The August reading of the "Euphoriameter" showed a small but noticeable move down from what was a more than 12-year high, certainly a post-financial-crisis high. As a reminder, the Euphoriameter tracks a composite of surveyed investor sentiment (AAII & II), implied volatility (the VIX), and valuations (forward PE). This composite view provides a holistic insight across 3 distinct but complementary gauges of investor sentiment. The Euphoriameter helped signal a warning of the 2015/16 corrections, and correctly called the bottom in early 2016. So it is an interesting and useful indicator.

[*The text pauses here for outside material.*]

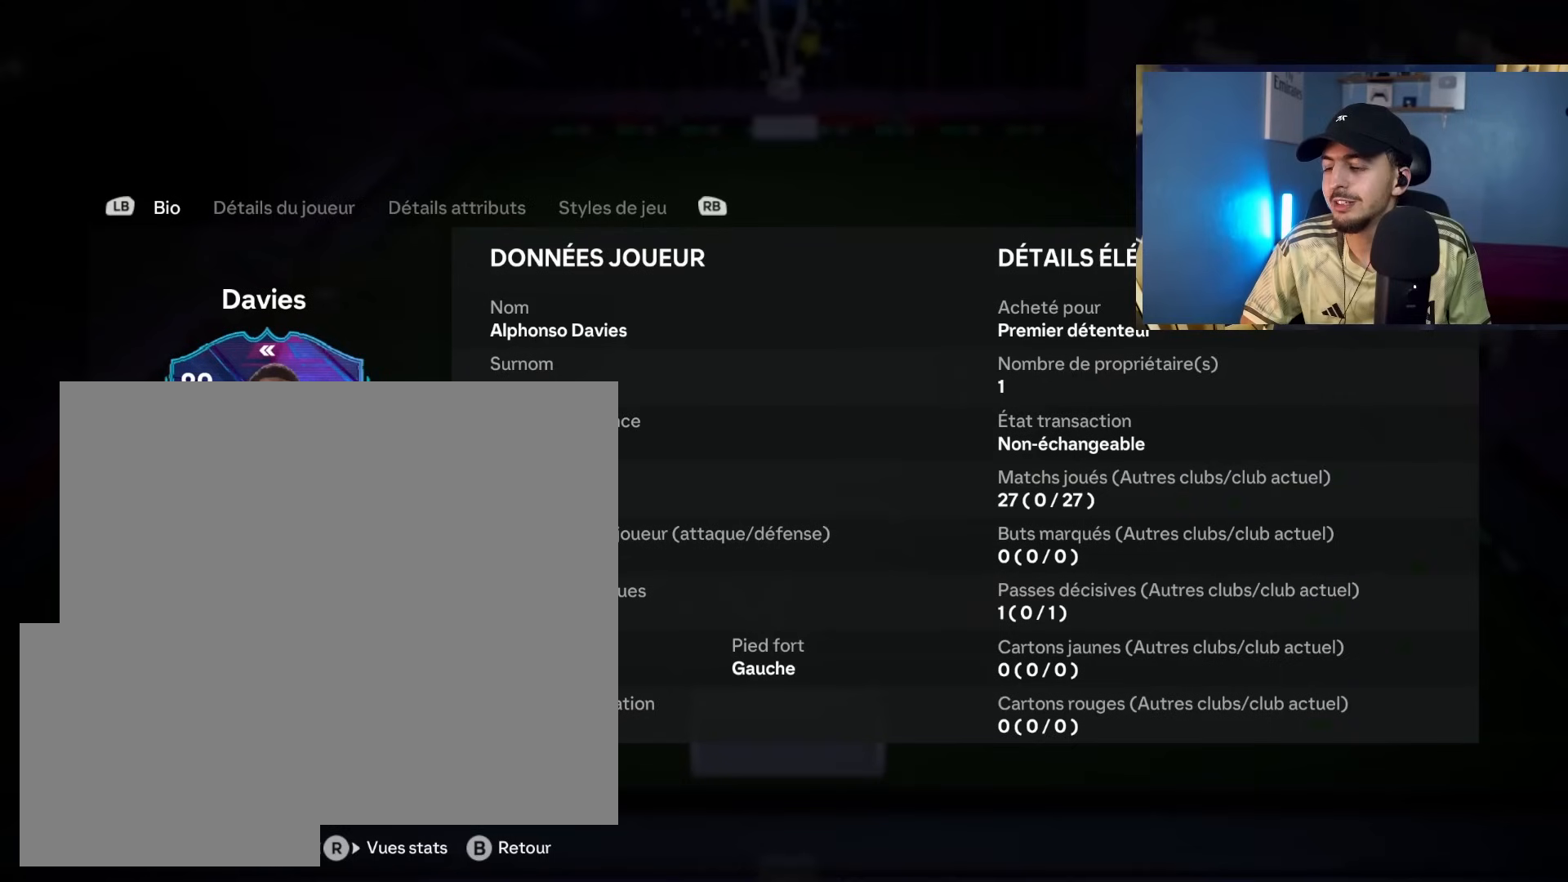
{"buttons": [], "left_stick": "center", "right_stick": "center", "events": []}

One important signal when watching sentiment indicators is to look for extremes, but perhaps more importantly, to look for an extreme which then begins to reverse. In that respect the latest reading is potentially quite important as a warning sign. As noted previously, when sentiment becomes euphoric like this, there is increasing scope for disappointment, as it simply reflects heightened optimism on the outlook. It also reflects likely higher than usual participation by investors, and indeed, the results of the State Street institutional investor confidence index of the past few months has shown North American investors are basically 'reluctantly bullish'- certainly on board. Volatility in the indicator is not unusual, but it is a shot across the bows, and a reflection of how quickly the mood can change...
The Euphoriameter dipped down in August after reaching a post-crisis high. The indicator shows high levels of optimism, and the risk is this optimism doesn't get matched by reality.
Institutional investor sentiment among North American fund managers had moved "reluctantly bullish" in recent months, and while the signal is less reliable it shows that these guys are basically on board.